Чарлз не очень-то понимал его путаные объяснения, но уловил, куда ему идти. Уже не скрывая своей поспешности, он сбежал вниз по лестнице (в самом деле – ретивый юный клерк засиделся за отчетом о кетгуте и опаздывает на свидание с девушкой) и нашел наконец дверь в узкий проход. Выскочив на улицу, он круто свернул в сторону от главного входа и пошел как можно быстрее. Дождь ослабел, но ветер налетал пронзительными порывами, и он чувствовал, что дрожит, словно среди всего этого кошмара тело его шло как бы рядом с ним, требуя немножко внимания и к себе, ожидая, когда же он наденет пальто.

Он пересек улицу, держась подальше от фонарей. Когда он проходил мимо темной подворотни, чья-то рука схватила его за плечо.

– Пустите, – проговорил он, а потом: – Как вам удалось вырваться?

– Вплавь, – коротко ответил Бандер. Он был мокрый с ног до головы. Чарлз не мог представить себе, как ему удалось укрыться в воде и выйти из нее незамеченным. – Не будьте дураком. Пешему отсюда не выбраться. Они уже подняли на ноги весь город. Единственный шанс – машина, и такая, которую не ищут.

– Оставьте меня в покое.

Чарлз задыхался. Мокрая рука стиснула его запястье. Он попытался вырваться.

– Не будьте дураком, – повторил Бандер.

Он отчаянно цеплялся хоть за кого-нибудь, кто разделил бы с ним опасность, словно только при этом условии он мог вынести положение травимого зверя.

– Где Догсон? – не мог не спросить Чарлз, хотя он знал, до ужаса, до тошноты ясно знал.

– Догсон?

– Ну да, тот, кто пришел.

– Он пришел, – сказал Бандер, – но не вышел. И не выйдет. Им придется доставать его оттуда. – Он тяжело дышал, и его выпуклые глаза, которые всегда были ненавистны Чарлзу, казалось, светились в темноте, как глаза волка. – Им придется доставать его оттуда, – повторил он.

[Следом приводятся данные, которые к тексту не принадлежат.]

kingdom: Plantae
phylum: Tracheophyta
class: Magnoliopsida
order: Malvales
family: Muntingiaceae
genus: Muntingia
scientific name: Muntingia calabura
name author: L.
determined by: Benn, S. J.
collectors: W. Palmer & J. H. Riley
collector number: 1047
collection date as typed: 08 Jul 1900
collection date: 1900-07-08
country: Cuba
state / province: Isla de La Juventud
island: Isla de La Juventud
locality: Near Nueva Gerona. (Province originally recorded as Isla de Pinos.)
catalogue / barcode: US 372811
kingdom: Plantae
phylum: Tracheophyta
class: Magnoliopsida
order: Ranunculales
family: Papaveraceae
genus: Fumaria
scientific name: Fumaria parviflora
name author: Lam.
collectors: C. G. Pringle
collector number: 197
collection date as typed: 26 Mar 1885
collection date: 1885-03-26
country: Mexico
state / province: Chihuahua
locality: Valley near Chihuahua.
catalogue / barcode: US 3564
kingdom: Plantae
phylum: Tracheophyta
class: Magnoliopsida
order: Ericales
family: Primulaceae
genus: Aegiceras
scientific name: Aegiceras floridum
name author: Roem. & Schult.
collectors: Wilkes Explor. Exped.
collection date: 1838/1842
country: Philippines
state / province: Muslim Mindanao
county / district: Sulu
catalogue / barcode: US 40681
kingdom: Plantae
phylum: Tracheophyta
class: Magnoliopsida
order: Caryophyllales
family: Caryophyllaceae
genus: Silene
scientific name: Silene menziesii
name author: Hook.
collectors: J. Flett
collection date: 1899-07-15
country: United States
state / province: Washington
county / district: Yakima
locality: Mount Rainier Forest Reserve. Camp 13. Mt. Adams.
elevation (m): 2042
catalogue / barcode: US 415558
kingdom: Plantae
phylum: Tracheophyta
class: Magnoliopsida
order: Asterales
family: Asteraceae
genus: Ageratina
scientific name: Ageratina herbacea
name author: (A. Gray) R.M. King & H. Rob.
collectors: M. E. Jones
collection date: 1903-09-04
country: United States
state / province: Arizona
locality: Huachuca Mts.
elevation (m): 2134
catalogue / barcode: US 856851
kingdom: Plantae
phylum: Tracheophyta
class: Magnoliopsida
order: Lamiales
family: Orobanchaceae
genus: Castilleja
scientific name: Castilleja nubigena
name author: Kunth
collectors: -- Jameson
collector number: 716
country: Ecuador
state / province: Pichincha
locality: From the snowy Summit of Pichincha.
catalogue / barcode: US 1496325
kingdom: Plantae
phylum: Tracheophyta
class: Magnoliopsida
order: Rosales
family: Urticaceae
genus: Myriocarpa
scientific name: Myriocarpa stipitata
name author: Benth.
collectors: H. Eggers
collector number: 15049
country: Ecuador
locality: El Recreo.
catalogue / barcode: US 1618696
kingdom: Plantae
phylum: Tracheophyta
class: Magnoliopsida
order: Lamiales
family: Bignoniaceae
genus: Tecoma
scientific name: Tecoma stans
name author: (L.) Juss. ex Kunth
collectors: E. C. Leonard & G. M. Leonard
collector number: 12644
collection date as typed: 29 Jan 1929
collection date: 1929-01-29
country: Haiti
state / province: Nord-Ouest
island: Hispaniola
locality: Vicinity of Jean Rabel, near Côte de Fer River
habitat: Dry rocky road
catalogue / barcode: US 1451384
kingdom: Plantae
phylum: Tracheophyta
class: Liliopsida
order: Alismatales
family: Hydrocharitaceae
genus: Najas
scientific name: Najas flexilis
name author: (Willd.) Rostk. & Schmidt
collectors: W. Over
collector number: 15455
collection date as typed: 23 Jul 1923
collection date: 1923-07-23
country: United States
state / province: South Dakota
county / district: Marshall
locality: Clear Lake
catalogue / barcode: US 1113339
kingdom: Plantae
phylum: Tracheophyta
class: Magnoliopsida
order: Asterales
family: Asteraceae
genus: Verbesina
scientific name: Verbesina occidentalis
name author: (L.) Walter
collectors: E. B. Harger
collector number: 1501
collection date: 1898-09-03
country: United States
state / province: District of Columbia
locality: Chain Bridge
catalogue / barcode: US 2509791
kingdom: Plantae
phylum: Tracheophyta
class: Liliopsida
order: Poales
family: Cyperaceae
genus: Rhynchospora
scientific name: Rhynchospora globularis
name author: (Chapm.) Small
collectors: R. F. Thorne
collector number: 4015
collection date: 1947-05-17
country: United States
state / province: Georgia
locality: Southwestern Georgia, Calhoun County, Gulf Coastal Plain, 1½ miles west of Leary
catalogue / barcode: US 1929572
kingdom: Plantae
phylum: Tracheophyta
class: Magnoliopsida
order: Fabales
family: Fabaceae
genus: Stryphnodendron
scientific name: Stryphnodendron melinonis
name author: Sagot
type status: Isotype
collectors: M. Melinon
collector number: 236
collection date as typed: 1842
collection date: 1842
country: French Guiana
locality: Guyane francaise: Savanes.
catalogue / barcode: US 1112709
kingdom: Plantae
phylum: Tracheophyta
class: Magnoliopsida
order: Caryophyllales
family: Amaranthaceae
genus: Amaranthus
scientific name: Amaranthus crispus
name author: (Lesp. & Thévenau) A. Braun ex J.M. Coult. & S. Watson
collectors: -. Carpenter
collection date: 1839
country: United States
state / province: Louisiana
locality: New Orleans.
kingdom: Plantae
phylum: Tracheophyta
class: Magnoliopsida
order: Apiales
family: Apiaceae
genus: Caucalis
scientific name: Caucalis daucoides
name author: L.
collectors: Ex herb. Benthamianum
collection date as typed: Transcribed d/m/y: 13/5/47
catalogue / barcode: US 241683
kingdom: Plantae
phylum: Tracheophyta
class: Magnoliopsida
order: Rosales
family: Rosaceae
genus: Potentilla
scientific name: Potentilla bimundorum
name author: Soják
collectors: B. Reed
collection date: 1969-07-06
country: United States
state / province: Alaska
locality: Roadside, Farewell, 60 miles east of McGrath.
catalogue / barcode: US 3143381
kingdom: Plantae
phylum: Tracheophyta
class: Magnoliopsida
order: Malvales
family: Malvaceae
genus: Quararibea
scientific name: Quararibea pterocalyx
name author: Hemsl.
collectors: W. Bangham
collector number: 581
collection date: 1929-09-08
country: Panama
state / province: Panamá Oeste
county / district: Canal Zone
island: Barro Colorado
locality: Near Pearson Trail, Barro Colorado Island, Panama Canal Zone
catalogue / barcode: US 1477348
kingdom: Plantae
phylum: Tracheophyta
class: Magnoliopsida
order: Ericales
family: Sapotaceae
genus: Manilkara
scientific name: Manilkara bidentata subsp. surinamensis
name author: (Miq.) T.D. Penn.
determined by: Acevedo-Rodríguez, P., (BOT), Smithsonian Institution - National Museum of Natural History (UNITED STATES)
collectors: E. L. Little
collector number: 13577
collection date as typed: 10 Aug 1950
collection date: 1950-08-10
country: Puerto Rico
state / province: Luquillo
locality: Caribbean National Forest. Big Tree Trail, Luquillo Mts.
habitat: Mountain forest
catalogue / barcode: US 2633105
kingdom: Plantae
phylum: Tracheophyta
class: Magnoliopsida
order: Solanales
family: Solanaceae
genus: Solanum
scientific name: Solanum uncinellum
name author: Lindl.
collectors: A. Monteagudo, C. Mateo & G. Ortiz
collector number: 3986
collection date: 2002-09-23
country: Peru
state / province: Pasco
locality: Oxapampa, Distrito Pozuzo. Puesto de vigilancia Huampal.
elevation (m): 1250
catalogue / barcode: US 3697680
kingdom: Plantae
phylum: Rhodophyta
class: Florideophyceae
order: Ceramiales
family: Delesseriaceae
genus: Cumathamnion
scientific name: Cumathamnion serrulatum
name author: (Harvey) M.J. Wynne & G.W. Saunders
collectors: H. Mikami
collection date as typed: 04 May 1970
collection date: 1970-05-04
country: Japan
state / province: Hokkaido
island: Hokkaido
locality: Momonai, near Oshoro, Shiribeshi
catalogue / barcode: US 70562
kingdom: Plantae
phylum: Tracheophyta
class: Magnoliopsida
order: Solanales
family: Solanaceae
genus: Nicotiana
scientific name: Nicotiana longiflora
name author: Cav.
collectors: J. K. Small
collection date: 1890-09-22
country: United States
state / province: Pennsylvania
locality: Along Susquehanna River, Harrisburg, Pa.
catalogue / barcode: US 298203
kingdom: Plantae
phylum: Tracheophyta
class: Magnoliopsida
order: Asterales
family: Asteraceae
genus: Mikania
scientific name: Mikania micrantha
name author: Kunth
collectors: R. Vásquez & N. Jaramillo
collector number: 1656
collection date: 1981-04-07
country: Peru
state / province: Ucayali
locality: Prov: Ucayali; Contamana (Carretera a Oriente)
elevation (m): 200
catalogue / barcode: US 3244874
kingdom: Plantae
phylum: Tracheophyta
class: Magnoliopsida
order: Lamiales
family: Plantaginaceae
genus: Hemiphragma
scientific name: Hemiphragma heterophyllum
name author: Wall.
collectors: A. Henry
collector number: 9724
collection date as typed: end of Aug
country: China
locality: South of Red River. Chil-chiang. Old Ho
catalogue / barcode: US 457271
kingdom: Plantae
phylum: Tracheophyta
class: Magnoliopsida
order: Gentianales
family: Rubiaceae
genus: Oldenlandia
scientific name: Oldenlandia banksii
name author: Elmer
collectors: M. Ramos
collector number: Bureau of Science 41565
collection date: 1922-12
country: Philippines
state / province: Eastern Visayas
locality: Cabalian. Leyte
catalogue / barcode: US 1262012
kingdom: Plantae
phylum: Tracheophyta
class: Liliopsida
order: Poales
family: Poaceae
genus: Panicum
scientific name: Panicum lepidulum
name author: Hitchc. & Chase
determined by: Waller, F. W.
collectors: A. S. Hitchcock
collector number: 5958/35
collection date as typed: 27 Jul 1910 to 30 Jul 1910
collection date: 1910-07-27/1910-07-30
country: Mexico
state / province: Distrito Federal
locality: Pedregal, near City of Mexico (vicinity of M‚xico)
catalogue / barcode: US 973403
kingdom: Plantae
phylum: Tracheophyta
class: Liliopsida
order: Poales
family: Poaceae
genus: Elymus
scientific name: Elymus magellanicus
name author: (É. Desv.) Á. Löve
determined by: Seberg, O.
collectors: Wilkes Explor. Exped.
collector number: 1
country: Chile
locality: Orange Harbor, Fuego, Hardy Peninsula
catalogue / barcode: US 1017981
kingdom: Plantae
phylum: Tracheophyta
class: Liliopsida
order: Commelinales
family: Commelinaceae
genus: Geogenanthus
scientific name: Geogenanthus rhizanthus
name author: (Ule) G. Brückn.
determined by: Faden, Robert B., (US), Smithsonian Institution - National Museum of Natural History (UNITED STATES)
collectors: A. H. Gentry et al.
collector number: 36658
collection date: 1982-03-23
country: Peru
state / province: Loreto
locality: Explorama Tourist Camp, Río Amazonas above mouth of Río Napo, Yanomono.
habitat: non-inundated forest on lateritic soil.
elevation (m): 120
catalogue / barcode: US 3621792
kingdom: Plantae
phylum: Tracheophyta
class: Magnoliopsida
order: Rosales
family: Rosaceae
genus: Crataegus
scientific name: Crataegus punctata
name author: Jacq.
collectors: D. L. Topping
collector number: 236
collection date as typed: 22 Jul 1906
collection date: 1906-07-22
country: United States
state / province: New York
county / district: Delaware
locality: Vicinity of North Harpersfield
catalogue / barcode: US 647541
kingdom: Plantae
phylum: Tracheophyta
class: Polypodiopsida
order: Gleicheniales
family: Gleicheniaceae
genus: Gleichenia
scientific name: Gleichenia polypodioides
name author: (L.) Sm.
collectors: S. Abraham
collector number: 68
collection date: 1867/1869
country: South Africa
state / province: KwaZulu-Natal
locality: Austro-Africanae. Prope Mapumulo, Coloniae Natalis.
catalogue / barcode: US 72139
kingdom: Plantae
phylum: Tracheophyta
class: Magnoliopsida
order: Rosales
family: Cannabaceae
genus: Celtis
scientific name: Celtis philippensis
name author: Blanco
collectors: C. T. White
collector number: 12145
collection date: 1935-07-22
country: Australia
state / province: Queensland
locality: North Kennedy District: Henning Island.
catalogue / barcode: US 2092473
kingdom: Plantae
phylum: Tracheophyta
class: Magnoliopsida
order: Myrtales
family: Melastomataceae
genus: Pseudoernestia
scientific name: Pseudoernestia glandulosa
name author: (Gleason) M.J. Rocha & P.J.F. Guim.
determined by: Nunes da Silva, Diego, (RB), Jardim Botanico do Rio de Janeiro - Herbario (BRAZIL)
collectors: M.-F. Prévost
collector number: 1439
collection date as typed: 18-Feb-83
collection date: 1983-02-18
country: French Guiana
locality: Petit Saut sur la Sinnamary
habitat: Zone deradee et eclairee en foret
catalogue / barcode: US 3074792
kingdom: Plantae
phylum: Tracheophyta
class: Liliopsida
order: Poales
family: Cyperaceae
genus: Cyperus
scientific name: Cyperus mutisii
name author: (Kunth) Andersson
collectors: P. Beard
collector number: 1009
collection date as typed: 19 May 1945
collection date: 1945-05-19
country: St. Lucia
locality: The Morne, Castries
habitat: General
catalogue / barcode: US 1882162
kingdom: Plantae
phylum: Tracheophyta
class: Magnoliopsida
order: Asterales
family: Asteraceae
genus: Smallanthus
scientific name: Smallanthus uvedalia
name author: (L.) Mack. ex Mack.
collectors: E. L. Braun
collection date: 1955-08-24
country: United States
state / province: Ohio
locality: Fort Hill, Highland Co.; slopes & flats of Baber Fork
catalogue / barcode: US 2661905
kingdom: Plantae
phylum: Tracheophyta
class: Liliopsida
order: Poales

Несколько секунд они простояли неподвижно. Вода тяжело стекала с одежды Бандера. Потом, не выпуская руки Чарлза, он потащил его из подворотни. Чарлз наконец вырвался, но продолжал идти рядом. Что ему оставалось делать и, кроме того, не все ли ему равно? Он замешан в убийстве, и рано или поздно его поймают. Одно было для него ясно: тем или другим путем он добьется, чтобы его повесили. Он не допустит приговора, который на долгие годы разлучит его с Вероникой.

– Надо брать первую же, какая попадется, иначе будет поздно, – сказал Бандер. – Если мы еще на двадцать минут задержимся в городе, нам лучше явиться в полицию и заявить, кто мы такие.

Они выбрались из переулка на более оживленную улицу, застроенную опустевшими на ночь конторами. Три запертые машины стояли почти рядом. Чарлз невольно восхищался самообладанием Бандера: не спеша, тот заглянул в окно самой сильной из них, потом преспокойно вынул связку ключей.

– Заходите с той стороны, – сказал он Чарлзу небрежным обыденным тоном, в точности как владелец машины сказал бы знакомому, предлагая подвезти его домой.